• **Problem description**: Scan the records for the line containing "M253,1097L264,1086". From there through the last line, write out each line exactly.

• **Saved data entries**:

-*-

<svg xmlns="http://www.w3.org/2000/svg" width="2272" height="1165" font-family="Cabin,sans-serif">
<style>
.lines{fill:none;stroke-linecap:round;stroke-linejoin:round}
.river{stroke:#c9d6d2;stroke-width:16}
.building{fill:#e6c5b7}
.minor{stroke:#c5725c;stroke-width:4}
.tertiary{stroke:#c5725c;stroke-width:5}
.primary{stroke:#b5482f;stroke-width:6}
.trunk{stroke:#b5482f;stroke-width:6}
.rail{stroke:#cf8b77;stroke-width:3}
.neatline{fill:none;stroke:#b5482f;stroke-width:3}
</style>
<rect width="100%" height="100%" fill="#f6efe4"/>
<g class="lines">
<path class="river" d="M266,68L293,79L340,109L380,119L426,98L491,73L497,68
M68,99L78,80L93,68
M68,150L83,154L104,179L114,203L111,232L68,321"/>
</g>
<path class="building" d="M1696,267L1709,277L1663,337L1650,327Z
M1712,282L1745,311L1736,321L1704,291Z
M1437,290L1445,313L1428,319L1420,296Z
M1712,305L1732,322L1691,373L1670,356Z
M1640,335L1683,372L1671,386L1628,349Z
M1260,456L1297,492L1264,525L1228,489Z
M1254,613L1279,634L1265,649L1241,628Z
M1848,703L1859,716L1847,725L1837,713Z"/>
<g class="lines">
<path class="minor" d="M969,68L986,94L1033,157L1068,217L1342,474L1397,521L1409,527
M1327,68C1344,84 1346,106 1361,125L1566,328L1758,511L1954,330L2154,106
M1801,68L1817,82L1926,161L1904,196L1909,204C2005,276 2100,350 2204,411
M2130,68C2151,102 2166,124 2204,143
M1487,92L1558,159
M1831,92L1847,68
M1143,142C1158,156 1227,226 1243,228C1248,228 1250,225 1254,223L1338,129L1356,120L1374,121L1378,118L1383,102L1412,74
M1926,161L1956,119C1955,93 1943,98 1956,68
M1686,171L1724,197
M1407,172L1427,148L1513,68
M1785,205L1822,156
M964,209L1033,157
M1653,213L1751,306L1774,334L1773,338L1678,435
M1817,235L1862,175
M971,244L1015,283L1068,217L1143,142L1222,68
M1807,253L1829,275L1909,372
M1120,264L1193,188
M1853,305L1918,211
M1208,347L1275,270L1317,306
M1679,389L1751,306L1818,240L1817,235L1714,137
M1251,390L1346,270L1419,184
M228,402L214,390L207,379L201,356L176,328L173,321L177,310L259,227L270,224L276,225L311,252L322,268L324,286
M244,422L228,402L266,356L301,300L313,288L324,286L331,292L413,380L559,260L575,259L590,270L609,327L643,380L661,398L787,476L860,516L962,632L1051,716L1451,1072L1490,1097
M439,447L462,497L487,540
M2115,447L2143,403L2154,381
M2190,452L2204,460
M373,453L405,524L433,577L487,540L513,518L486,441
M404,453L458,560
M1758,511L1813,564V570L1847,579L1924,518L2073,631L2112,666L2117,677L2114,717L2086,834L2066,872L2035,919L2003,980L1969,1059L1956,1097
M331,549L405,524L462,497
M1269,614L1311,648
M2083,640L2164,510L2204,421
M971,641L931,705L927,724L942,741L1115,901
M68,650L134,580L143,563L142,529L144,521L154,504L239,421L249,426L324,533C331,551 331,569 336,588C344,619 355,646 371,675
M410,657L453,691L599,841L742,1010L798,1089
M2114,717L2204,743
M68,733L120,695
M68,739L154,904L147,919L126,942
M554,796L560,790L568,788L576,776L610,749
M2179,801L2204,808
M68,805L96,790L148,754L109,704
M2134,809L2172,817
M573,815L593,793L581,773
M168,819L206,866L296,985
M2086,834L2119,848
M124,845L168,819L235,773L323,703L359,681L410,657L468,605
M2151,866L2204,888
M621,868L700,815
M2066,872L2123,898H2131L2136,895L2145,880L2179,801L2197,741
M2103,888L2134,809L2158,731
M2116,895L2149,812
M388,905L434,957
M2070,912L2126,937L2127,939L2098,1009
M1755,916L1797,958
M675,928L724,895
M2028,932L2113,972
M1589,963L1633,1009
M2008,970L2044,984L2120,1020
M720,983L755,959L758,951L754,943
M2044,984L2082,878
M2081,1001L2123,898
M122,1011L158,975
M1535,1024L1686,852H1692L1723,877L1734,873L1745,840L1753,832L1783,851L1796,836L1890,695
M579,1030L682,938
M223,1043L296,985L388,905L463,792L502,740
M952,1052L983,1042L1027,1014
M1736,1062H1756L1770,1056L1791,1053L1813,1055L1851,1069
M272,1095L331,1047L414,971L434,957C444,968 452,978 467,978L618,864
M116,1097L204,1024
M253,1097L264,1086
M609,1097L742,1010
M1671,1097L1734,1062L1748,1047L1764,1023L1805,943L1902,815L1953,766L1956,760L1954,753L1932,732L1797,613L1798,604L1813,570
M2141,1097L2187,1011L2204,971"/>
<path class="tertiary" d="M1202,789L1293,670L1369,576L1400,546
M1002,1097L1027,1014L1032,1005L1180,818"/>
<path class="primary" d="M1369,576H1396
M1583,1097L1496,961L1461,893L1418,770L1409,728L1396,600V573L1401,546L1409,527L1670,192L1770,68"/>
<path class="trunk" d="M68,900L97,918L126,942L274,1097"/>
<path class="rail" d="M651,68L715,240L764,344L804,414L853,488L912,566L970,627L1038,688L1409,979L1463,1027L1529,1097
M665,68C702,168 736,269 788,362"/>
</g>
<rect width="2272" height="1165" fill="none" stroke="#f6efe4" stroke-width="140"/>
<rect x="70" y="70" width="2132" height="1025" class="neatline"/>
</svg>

-*-

• **Result of this task**:
M253,1097L264,1086
M609,1097L742,1010
M1671,1097L1734,1062L1748,1047L1764,1023L1805,943L1902,815L1953,766L1956,760L1954,753L1932,732L1797,613L1798,604L1813,570
M2141,1097L2187,1011L2204,971"/>
<path class="tertiary" d="M1202,789L1293,670L1369,576L1400,546
M1002,1097L1027,1014L1032,1005L1180,818"/>
<path class="primary" d="M1369,576H1396
M1583,1097L1496,961L1461,893L1418,770L1409,728L1396,600V573L1401,546L1409,527L1670,192L1770,68"/>
<path class="trunk" d="M68,900L97,918L126,942L274,1097"/>
<path class="rail" d="M651,68L715,240L764,344L804,414L853,488L912,566L970,627L1038,688L1409,979L1463,1027L1529,1097
M665,68C702,168 736,269 788,362"/>
</g>
<rect width="2272" height="1165" fill="none" stroke="#f6efe4" stroke-width="140"/>
<rect x="70" y="70" width="2132" height="1025" class="neatline"/>
</svg>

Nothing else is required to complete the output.